03. Overplotting, Transparency, and Jitter

L4 031 Overplotting Transparency And Jitter 1 V4


Data Vis L4 C03 V1


Overplotting, Transparency, and Jitter

If we have a very large number of points to plot or our numeric variables are discrete-valued, then it is possible that using a scatterplot straightforwardly will not be informative. The visualization will suffer from overplotting, where the high amount of overlap in points makes it difficult to see the actual relationship between the plotted variables.

Let's see an example below for each Jitter to move the position of each point slightly from its true value. Jitter is not a direct option in matplotlib's scatter() function, but is a built-in option with seaborn's regplot() function. The x- and y- jitter can be added independently, and won't affect the fit of any regression function, if made.

Example 1. Jitter - Randomly add/subtract a small value to each data point

# TO DO: Necessary import

# Read the CSV file
fuel_econ = pd.read_csv('fuel_econ.csv')
fuel_econ.head(10)

##########################################
# Resize figure to accommodate two plots
plt.figure(figsize = [20, 5])

# PLOT ON LEFT - SIMPLE SCATTER
plt.subplot(1, 2, 1)
sb.regplot(data = fuel_econ, x = 'year', y = 'comb', truncate=False);

##########################################
# PLOT ON RIGHT - SCATTER PLOT WITH JITTER
plt.subplot(1, 2, 2)

# In the sb.regplot() function below, the `truncate` argument accepts a boolean.
# If truncate=True, the regression line is bounded by the data limits. 
# Else if truncate=False, it extends to the x axis limits.
# The x_jitter will make each x value will be adjusted randomly by +/-0.3
sb.regplot(data = fuel_econ, x = 'year', y = 'comb', truncate=False, x_jitter=0.3);

The scatter plot on left showing a simple scatter plot, while the right one presents with jitter.

The scatter plot on left showing a simple scatter plot, while the right one presents with jitter.

In the left scatter plot above, the degree of variability in the data and strength of relationship are fairly unclear. In cases like this, we may want to employ transparency and jitter to make the scatterplot more informative. The right scatter plot has a jitter introduced to the data points.

You can add transparency to either scatter() or regplot() by adding the "alpha" parameter set to a value between 0 (fully transparent, not visible) and 1 (fully opaque). See the example below.

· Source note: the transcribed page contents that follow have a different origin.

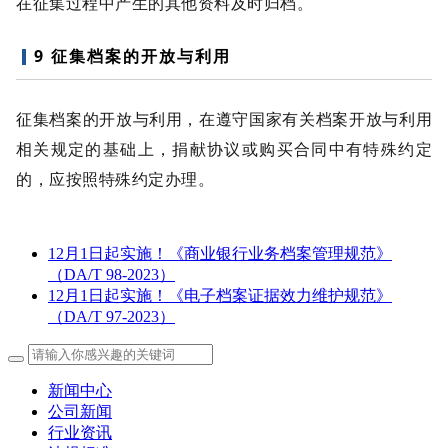
在征集过程中产生的其他资料及时归档。
9 征集档案的开放与利用
征集档案的开放与利用，在遵守国家有关档案开放与利用
相关规定的基础上，捐献协议或购买合同中有特殊约定
的，应按照特殊约定办理。
12月1日起实施！《商业银行业务档案管理规范》
（DA/T 98-2023）
12月1日起实施！《电子档案证据效力维护规范》
（DA/T 97-2023）
新闻中心
公司新闻
行业资讯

Example 2. Plot with both Jitter and Transparency

# The scatter_kws helps specifying the opaqueness of the data points. 
# The alpha take a value between [0-1], where 0 represents transparent, and 1 is opaque. 
sb.regplot(data = fuel_econ, x = 'year', y = 'comb', truncate=False, x_jitter=0.3, scatter_kws={'alpha':1/20});

# Alternative way to plot with the transparency.
# The scatter() function below does NOT have any argument to specify the Jitter
plt.scatter(data = fuel_econ, x = 'year', y = 'comb', alpha=1/20);

Plot all points with Jitter, and transparency.

Plot all points with Jitter, and transparency.

In the plot above, the jitter settings will cause each point to be plotted in a uniform ±0.3 range of their true values. Note that transparency has been changed to be a dictionary assigned to the "scatter_kws" parameter.